-- START Records to process --

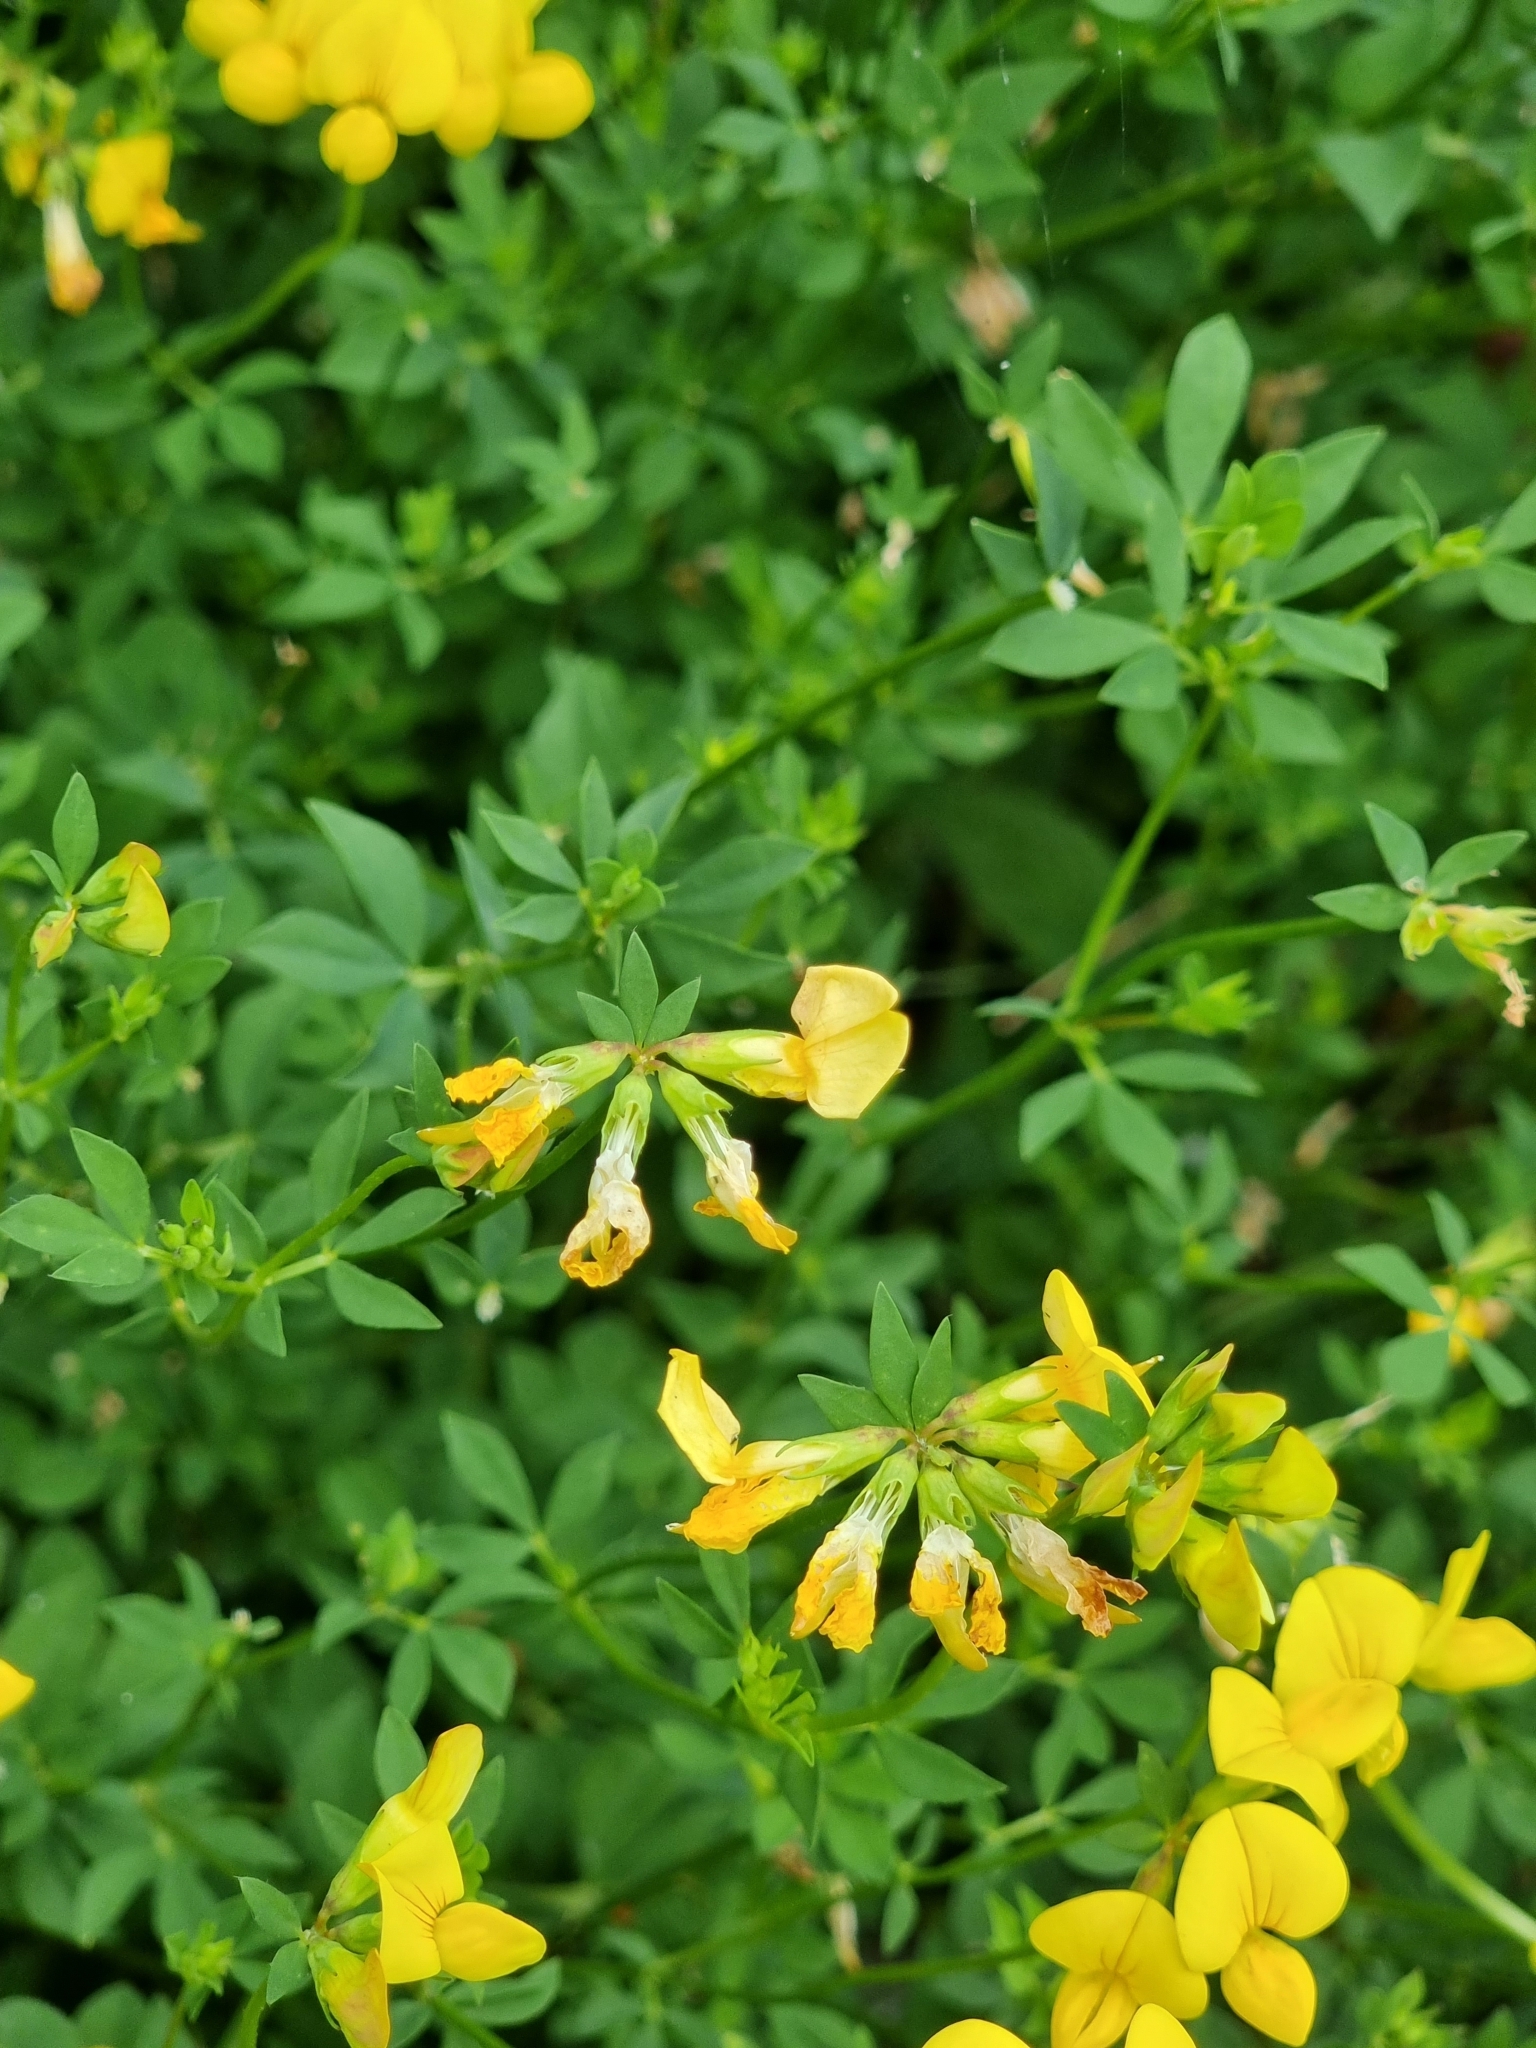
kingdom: Plantae
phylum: Tracheophyta
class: Magnoliopsida
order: Fabales
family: Fabaceae
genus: Lotus
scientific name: Lotus corniculatus
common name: Common bird's-foot-trefoil
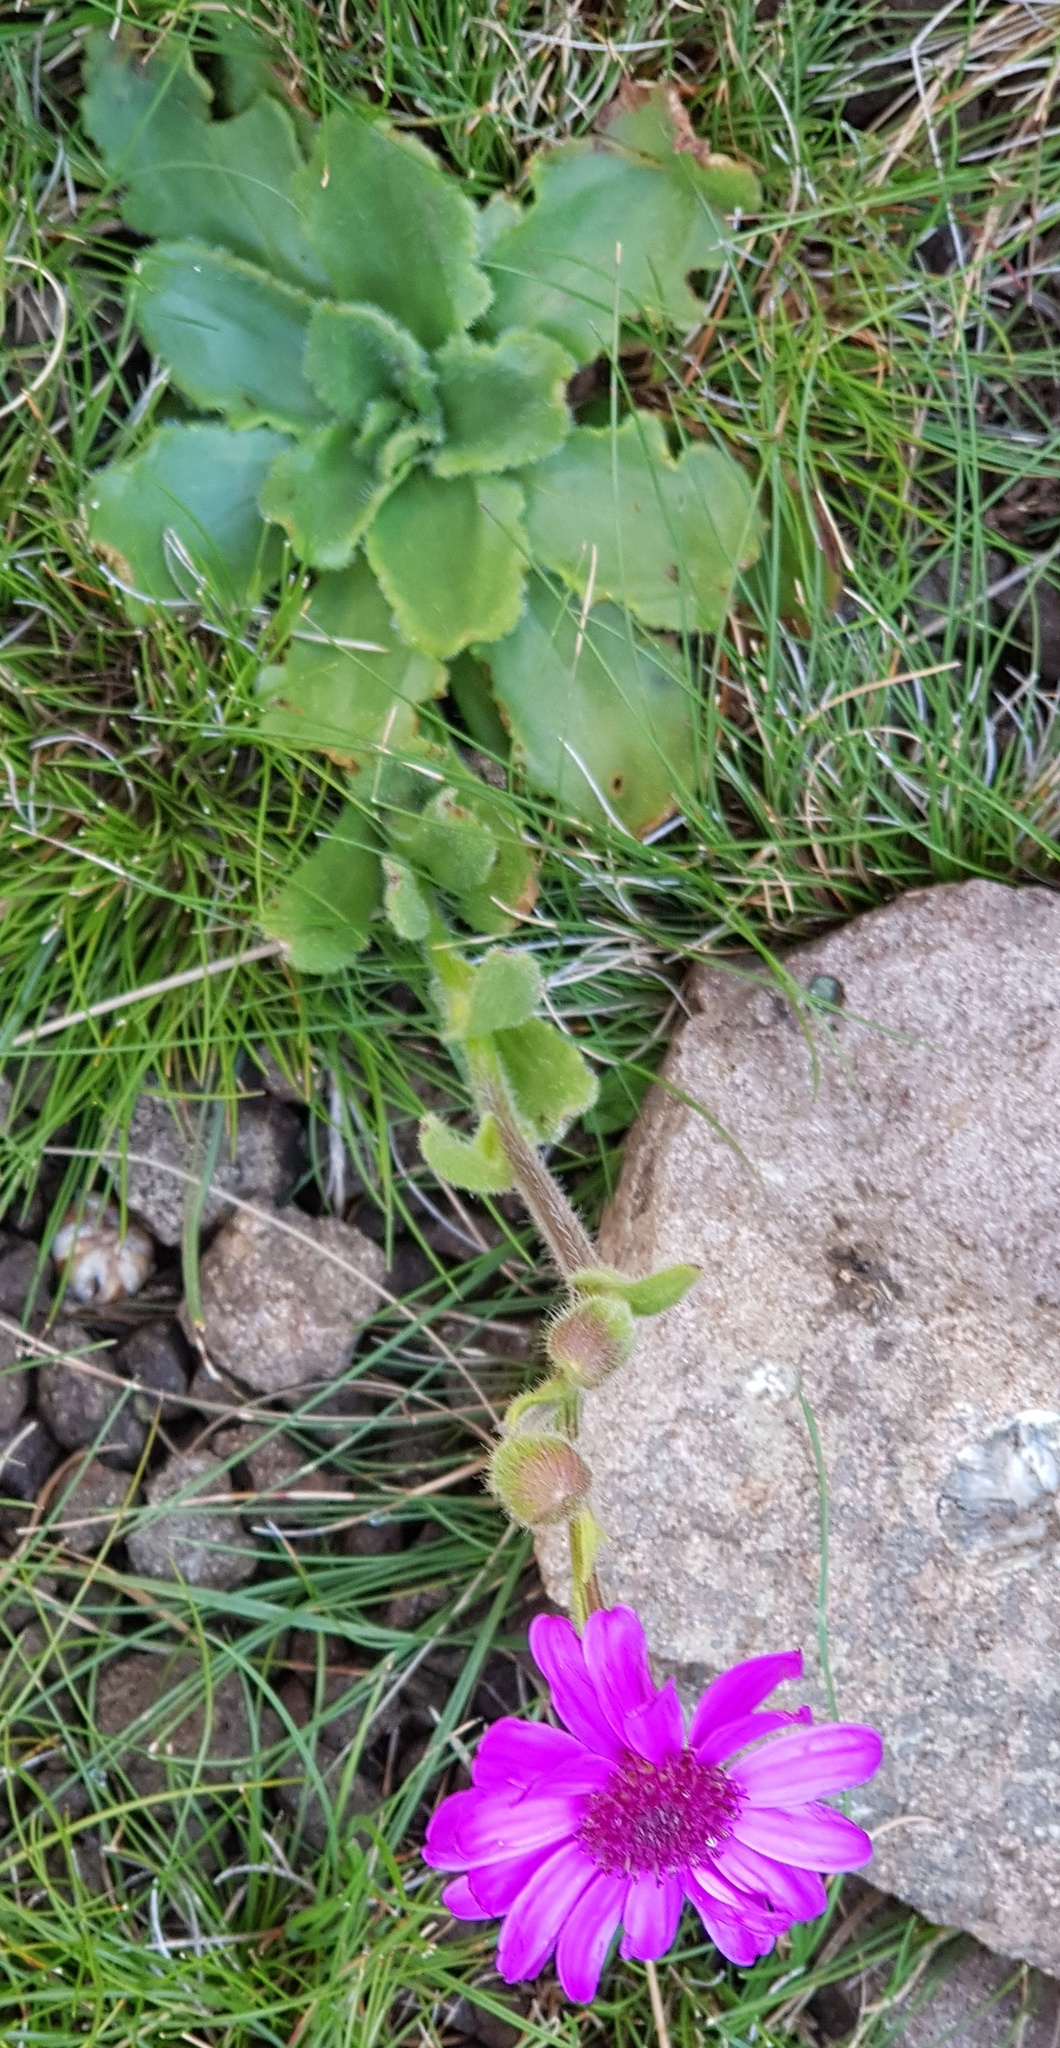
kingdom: Plantae
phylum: Tracheophyta
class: Magnoliopsida
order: Asterales
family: Asteraceae
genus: Senecio
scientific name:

-- END Records to process --

▶ [Work to be completed]
Reproduce the lines of every record above word for word, leaving out the pictures.

▶ [Answer for this exercise]
kingdom: Plantae
phylum: Tracheophyta
class: Magnoliopsida
order: Fabales
family: Fabaceae
genus: Lotus
scientific name: Lotus corniculatus
common name: Common bird's-foot-trefoil
kingdom: Plantae
phylum: Tracheophyta
class: Magnoliopsida
order: Asterales
family: Asteraceae
genus: Senecio
scientific name:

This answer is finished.